• [Exercises to complete]
A. In the article on Park Geun-hye's detention, list every item named in the sentence that begins "She will also be provided with."
B. Resume the article on Park Geun-hye's detention after its final sentence and carry it further.
-------- Extract to read --------
South Korea’s ousted president has been jailed. What happens next?

Park Geun-hye can be detained for up to 20 days during investigations into allegations of corruption and abuse of presidential power that led to her impeachment.

AP: AP
AP: AP

Ousted South Korean President Park Geun-hye leaves the prosecutors' office as she is transferred to a detention house in Seoul, early on Friday, March 31, 2017.

What are the allegations against her?

Park has been accused of abuse of political power and corruption along with her long term confidant Choi Soon-sil.

During the impeachment trial, prosecutors accused Park, and Choi, of bullying 16 business groups, including Samsung, into making "donations." Fearing retaliatory measures and tax investigations, Samsung was forced to donate $69 million for the launch of two ventures that Choi managed, prosecutors said.

She is also accused of scheming with top bureaucrats, denying financial assistance to officials critical of her policies.

Park is also alleged to have passed classified information to Choi. 

She was jailed on Thursday because prosecutors said the accusations against her are "grave."


South Korea's ousted president Park Geun-hye arrives at a court in Seoul for a hearing over the corruption and abuse of power scandal that led to her impeachment. (AFP)

Is she being held in a prison?

Shortly, after the court issued a warrant against Park, she was taken to the Seoul Detention Centre in the outskirts of Seoul.

The centre is known for the high profile figures previously lodged there – an army-backed ex-president jailed in the 1990s for bribery, a former spy chief, and SK Group chairman Chey Tae-won.

At the Seoul Detention Centre in Uiwang, she will join other key figures in the scandal, including Choi Soon-sil and Samsung icon Lee Jae-yong.

What will her days in prison be like?

For starters, she will have to readjust from living in a sprawling presidential palace to a tiny prison cell.

Park will be held in solitary confinement where she is expected to rise at 6:30am and go to bed by 9:00pm.

Given her status, the only privilege she may have over other inmates will be slightly more space, a toilet and shower in an adjoining room.

She will also be provided with a foldable mattress on the floor, a television, a small cupboard, a toilet, and a cold-water sink.

No outside food is allowed. She will be provided three meals a day budgeted at $1.30 each, and will be required to wash her tray at the sink before taking it back.


Most detainees at the Seoul Detention Centre share 12-square-metre cells designed to hold about six people, but prominent figures stay in one-person facilities due to safety concerns. (Reuters)
-------- Source information --------
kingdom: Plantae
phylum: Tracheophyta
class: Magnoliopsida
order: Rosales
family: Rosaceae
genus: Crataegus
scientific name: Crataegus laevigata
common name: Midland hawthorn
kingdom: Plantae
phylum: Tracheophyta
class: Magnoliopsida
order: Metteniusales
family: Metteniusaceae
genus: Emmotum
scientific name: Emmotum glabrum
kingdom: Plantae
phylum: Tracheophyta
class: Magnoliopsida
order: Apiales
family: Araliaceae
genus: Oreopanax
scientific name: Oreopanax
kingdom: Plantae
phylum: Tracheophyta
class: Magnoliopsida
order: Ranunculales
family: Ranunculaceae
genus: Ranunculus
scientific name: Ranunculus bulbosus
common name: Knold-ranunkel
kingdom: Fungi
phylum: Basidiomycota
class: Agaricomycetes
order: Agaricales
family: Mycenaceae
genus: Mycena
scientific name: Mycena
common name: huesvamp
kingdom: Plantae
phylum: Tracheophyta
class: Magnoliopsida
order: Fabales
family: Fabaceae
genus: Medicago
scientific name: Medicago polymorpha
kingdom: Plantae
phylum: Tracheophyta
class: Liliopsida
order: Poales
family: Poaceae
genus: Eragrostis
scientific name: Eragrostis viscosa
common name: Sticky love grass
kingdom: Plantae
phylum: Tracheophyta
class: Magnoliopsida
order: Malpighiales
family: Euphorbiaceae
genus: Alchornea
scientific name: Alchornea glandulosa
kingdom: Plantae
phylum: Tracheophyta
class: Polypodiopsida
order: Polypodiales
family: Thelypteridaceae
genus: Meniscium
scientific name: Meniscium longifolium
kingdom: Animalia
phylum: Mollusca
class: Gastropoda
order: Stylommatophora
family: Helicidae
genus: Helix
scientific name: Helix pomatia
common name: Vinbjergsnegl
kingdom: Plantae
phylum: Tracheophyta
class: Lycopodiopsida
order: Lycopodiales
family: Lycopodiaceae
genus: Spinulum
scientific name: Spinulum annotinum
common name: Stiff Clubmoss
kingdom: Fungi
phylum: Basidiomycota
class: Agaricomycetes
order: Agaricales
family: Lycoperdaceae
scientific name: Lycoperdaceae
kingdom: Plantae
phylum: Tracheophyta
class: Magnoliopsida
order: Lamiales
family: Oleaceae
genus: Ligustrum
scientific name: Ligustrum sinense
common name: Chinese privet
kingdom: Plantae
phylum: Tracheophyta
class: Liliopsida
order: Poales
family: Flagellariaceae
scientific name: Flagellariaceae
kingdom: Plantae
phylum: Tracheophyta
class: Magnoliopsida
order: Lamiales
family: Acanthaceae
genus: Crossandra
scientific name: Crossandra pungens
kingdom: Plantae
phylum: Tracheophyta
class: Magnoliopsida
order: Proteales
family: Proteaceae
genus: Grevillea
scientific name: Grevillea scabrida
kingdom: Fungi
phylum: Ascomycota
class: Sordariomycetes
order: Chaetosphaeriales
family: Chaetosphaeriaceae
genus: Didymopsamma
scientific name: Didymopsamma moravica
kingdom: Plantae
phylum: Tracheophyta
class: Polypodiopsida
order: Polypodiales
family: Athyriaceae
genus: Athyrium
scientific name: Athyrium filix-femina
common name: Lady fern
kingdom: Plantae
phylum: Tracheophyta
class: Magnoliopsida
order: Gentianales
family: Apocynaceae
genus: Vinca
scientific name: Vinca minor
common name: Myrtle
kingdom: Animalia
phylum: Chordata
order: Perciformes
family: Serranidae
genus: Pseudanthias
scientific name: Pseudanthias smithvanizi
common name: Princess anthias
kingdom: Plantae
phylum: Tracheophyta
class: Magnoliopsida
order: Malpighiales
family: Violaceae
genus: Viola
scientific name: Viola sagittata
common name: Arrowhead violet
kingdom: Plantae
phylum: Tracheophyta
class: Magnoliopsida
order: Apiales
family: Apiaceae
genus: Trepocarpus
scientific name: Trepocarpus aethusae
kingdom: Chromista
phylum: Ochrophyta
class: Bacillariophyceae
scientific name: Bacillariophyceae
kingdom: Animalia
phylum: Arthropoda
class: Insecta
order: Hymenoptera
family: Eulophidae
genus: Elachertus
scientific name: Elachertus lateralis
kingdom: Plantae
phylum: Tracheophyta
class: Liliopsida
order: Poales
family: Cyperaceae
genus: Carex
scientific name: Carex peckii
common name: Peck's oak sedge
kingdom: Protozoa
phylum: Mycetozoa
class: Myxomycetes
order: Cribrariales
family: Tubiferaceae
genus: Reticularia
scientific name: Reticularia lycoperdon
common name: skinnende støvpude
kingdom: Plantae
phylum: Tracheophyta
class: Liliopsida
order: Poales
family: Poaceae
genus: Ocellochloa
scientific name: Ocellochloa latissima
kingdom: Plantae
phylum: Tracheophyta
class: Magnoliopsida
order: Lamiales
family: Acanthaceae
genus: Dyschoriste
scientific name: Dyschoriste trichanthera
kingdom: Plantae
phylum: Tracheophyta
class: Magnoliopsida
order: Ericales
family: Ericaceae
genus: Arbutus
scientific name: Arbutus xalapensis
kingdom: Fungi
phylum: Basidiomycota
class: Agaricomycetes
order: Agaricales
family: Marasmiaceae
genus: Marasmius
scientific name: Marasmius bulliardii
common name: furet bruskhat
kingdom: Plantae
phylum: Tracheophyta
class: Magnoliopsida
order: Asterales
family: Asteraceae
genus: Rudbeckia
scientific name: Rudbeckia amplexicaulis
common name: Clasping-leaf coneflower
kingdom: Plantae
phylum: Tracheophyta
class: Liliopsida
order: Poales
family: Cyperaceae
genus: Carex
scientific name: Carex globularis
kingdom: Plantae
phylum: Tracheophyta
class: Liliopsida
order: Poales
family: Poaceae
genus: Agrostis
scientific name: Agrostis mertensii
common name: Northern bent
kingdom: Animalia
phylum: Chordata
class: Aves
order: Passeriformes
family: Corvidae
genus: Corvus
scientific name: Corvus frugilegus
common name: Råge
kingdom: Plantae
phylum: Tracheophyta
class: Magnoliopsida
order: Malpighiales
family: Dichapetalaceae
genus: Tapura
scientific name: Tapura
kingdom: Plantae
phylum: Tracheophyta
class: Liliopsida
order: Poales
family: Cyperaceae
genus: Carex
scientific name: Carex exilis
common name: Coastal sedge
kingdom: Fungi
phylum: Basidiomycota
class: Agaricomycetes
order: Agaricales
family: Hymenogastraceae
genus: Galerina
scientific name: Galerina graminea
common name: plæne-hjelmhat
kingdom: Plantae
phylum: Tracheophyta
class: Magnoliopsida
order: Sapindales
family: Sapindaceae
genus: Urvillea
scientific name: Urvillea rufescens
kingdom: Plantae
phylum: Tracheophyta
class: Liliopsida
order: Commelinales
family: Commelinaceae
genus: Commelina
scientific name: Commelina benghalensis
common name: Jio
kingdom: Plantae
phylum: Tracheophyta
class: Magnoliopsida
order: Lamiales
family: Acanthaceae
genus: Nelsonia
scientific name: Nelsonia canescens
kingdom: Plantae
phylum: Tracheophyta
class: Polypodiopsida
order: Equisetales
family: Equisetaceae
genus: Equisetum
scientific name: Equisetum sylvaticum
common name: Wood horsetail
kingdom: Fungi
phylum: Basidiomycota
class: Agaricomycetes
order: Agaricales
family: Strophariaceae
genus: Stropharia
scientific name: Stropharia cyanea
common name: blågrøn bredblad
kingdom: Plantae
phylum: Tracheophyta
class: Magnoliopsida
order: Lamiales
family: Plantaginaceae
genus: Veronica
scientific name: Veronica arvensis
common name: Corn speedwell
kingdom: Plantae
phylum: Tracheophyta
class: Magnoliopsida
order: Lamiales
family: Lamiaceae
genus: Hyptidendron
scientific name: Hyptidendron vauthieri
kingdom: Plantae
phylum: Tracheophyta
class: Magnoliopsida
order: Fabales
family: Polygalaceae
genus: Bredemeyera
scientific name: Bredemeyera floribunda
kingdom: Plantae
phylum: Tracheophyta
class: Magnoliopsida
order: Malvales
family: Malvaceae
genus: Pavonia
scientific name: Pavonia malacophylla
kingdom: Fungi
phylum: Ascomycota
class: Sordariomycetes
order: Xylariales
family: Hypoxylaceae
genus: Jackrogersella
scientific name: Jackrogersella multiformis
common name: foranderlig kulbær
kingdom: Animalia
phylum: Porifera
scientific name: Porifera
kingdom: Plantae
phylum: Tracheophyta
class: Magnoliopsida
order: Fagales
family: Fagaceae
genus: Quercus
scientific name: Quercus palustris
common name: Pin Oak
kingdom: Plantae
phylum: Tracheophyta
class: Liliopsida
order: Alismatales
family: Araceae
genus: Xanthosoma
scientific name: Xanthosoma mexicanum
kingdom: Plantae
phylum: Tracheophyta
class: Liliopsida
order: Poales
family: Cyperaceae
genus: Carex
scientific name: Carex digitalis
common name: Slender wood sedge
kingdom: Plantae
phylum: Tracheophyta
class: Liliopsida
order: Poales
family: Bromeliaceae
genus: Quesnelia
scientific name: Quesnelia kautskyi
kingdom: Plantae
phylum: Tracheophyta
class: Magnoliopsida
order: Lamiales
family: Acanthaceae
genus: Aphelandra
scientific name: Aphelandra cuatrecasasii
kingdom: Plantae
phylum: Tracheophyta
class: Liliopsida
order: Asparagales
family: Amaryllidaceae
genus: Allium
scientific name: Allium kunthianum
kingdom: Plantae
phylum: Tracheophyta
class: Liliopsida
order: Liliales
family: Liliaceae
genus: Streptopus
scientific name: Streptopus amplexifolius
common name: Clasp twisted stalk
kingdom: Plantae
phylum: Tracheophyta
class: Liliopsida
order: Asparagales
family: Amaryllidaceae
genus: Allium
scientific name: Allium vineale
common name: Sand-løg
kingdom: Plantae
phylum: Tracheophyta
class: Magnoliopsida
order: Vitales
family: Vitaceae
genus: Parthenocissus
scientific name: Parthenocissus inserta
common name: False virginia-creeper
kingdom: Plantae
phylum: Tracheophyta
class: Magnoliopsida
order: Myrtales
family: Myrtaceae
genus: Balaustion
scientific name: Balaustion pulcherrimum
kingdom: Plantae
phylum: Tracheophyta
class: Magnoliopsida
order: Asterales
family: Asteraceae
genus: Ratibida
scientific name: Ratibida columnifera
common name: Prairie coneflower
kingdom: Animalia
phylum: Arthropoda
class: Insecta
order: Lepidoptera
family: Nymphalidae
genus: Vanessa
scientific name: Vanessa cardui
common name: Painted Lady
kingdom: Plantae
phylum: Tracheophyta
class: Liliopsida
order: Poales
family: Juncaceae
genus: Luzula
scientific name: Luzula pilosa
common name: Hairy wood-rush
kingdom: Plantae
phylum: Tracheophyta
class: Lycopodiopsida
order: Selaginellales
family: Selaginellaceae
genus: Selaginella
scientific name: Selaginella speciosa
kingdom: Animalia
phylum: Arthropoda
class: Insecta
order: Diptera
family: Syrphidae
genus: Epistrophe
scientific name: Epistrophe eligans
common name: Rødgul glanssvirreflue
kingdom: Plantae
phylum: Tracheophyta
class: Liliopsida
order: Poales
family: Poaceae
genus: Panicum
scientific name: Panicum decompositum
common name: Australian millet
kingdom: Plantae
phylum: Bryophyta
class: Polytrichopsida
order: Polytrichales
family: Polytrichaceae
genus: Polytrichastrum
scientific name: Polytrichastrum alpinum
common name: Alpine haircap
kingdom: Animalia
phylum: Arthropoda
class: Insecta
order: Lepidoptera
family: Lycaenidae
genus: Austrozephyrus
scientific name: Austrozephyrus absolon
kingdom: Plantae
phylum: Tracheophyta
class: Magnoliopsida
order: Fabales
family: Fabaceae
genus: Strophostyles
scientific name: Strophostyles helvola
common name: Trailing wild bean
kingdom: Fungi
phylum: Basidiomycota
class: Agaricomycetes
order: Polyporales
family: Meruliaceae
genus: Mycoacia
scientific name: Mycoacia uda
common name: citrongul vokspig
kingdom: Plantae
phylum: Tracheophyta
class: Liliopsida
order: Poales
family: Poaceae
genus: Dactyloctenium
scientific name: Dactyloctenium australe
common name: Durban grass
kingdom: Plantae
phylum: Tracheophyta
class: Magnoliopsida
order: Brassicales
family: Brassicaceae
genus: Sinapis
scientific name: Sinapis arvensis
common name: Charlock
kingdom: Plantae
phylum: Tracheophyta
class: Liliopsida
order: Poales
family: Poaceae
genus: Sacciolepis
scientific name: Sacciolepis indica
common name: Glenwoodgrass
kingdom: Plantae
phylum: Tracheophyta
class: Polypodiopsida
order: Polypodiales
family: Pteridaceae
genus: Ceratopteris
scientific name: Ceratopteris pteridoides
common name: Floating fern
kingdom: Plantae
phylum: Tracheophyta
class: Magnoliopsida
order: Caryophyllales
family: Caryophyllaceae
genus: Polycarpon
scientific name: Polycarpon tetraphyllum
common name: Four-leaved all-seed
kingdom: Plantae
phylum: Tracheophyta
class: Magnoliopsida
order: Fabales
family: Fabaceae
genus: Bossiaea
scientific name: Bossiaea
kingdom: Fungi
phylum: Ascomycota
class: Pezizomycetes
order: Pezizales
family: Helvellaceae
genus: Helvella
--------
• [Results by task]
A.
- a foldable mattress on the floor
- a television
- a small cupboard
- a toilet
- a cold-water sink

B.
She is likely to have been served a simple lunch of rice with bean sprouts, kimchi, cabbage stew, and seaweed on her first day, Friday, the standard fare according to officials.

Getting her hair styled professionally will be another privilege that Park will have to give up. She has never been seen without a perfect chignon. Even after 14 hours of interrogation by prosecutors last week, she was seen with the style intact.

"Getting your hair permed or done by someone from outside the facility is against equality among inmates," Kim Kyung-soo, a retired prosecutor told Reuters.

"It will be difficult for [Park's side] to insist they need an outsider to come in and do her hair," Kim said.

A hairdresser is available but services are limited to cutting hair. Cosmetics are limited to toners and lotions. Hair colouring is also unavailable.

Detained inmates are given unlimited meeting time with their lawyers but visitors are restricted to one per day.

So who will takeover as the new leader?

Among the first of the many big, uneasy questions is what happens next?

As of now, the only answer is more politics.

South Korea must elect its next leader in little under two months and more than half a dozen candidates are in contention. 


South Korean presidential candidate Moon Jae-in with his supporters during a campaign in Seoul.

The front runner is Moon Jae-in, a veteran lawmaker who lost to Park in 2012, and is now leading in early polls. Viewed as less confrontational toward North Korea and China, he is credited with initiating dialogue to halt the North’s nuclear and missile threats.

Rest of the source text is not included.